WHAT YOU WILL DO
Write out the entries below in full, exactly as given.

RECORDS TO PROCESS
■ ■ ■

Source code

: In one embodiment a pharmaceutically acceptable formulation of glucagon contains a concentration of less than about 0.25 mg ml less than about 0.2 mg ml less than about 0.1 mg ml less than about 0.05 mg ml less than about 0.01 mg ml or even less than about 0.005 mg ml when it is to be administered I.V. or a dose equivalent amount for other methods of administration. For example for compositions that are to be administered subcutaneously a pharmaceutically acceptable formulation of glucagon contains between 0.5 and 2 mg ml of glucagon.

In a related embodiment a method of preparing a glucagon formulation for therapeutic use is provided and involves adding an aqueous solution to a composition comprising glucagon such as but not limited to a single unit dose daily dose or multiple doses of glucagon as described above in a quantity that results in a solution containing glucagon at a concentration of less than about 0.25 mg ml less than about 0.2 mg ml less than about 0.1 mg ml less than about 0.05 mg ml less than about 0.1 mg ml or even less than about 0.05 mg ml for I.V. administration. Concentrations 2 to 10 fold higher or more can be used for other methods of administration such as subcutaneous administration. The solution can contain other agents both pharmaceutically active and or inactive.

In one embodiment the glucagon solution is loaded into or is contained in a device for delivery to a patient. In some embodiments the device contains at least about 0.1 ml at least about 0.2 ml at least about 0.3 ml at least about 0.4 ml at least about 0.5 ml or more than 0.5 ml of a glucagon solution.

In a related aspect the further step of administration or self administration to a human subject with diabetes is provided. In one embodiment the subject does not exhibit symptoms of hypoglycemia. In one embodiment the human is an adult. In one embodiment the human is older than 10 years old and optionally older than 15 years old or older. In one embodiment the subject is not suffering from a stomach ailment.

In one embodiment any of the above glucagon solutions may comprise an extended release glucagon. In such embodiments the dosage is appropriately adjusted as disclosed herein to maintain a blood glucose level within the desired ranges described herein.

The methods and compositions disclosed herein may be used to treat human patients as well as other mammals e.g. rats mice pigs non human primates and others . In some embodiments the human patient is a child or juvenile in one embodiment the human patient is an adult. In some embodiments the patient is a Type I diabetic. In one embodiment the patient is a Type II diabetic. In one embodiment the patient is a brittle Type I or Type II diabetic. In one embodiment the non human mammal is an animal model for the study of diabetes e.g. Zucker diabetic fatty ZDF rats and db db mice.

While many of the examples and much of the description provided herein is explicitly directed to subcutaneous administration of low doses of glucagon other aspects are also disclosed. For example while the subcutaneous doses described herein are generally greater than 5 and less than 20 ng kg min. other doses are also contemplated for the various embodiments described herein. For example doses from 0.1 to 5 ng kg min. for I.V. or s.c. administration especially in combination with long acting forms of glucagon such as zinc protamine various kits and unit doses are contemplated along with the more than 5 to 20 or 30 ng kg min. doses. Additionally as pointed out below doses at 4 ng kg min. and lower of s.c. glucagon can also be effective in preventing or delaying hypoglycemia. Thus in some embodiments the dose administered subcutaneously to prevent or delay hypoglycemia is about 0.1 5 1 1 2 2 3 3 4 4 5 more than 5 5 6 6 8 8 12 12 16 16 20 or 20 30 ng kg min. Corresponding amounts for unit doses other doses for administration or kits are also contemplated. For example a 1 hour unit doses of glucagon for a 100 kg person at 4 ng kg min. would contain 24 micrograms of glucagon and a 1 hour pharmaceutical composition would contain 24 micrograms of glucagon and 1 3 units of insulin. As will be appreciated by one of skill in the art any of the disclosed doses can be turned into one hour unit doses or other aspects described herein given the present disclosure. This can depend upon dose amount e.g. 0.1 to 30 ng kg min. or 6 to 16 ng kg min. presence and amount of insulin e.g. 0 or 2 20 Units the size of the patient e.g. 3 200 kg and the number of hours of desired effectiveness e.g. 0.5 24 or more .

■ ■ ■

ANSWER SPACE
Source code

: In one embodiment a pharmaceutically acceptable formulation of glucagon contains a concentration of less than about 0.25 mg ml less than about 0.2 mg ml less than about 0.1 mg ml less than about 0.05 mg ml less than about 0.01 mg ml or even less than about 0.005 mg ml when it is to be administered I.V. or a dose equivalent amount for other methods of administration. For example for compositions that are to be administered subcutaneously a pharmaceutically acceptable formulation of glucagon contains between 0.5 and 2 mg ml of glucagon.

In a related embodiment a method of preparing a glucagon formulation for therapeutic use is provided and involves adding an aqueous solution to a composition comprising glucagon such as but not limited to a single unit dose daily dose or multiple doses of glucagon as described above in a quantity that results in a solution containing glucagon at a concentration of less than about 0.25 mg ml less than about 0.2 mg ml less than about 0.1 mg ml less than about 0.05 mg ml less than about 0.1 mg ml or even less than about 0.05 mg ml for I.V. administration. Concentrations 2 to 10 fold higher or more can be used for other methods of administration such as subcutaneous administration. The solution can contain other agents both pharmaceutically active and or inactive.

In one embodiment the glucagon solution is loaded into or is contained in a device for delivery to a patient. In some embodiments the device contains at least about 0.1 ml at least about 0.2 ml at least about 0.3 ml at least about 0.4 ml at least about 0.5 ml or more than 0.5 ml of a glucagon solution.

In a related aspect the further step of administration or self administration to a human subject with diabetes is provided. In one embodiment the subject does not exhibit symptoms of hypoglycemia. In one embodiment the human is an adult. In one embodiment the human is older than 10 years old and optionally older than 15 years old or older. In one embodiment the subject is not suffering from a stomach ailment.

In one embodiment any of the above glucagon solutions may comprise an extended release glucagon. In such embodiments the dosage is appropriately adjusted as disclosed herein to maintain a blood glucose level within the desired ranges described herein.

The methods and compositions disclosed herein may be used to treat human patients as well as other mammals e.g. rats mice pigs non human primates and others . In some embodiments the human patient is a child or juvenile in one embodiment the human patient is an adult. In some embodiments the patient is a Type I diabetic. In one embodiment the patient is a Type II diabetic. In one embodiment the patient is a brittle Type I or Type II diabetic. In one embodiment the non human mammal is an animal model for the study of diabetes e.g. Zucker diabetic fatty ZDF rats and db db mice.

While many of the examples and much of the description provided herein is explicitly directed to subcutaneous administration of low doses of glucagon other aspects are also disclosed. For example while the subcutaneous doses described herein are generally greater than 5 and less than 20 ng kg min. other doses are also contemplated for the various embodiments described herein. For example doses from 0.1 to 5 ng kg min. for I.V. or s.c. administration especially in combination with long acting forms of glucagon such as zinc protamine various kits and unit doses are contemplated along with the more than 5 to 20 or 30 ng kg min. doses. Additionally as pointed out below doses at 4 ng kg min. and lower of s.c. glucagon can also be effective in preventing or delaying hypoglycemia. Thus in some embodiments the dose administered subcutaneously to prevent or delay hypoglycemia is about 0.1 5 1 1 2 2 3 3 4 4 5 more than 5 5 6 6 8 8 12 12 16 16 20 or 20 30 ng kg min. Corresponding amounts for unit doses other doses for administration or kits are also contemplated. For example a 1 hour unit doses of glucagon for a 100 kg person at 4 ng kg min. would contain 24 micrograms of glucagon and a 1 hour pharmaceutical composition would contain 24 micrograms of glucagon and 1 3 units of insulin. As will be appreciated by one of skill in the art any of the disclosed doses can be turned into one hour unit doses or other aspects described herein given the present disclosure. This can depend upon dose amount e.g. 0.1 to 30 ng kg min. or 6 to 16 ng kg min. presence and amount of insulin e.g. 0 or 2 20 Units the size of the patient e.g. 3 200 kg and the number of hours of desired effectiveness e.g. 0.5 24 or more .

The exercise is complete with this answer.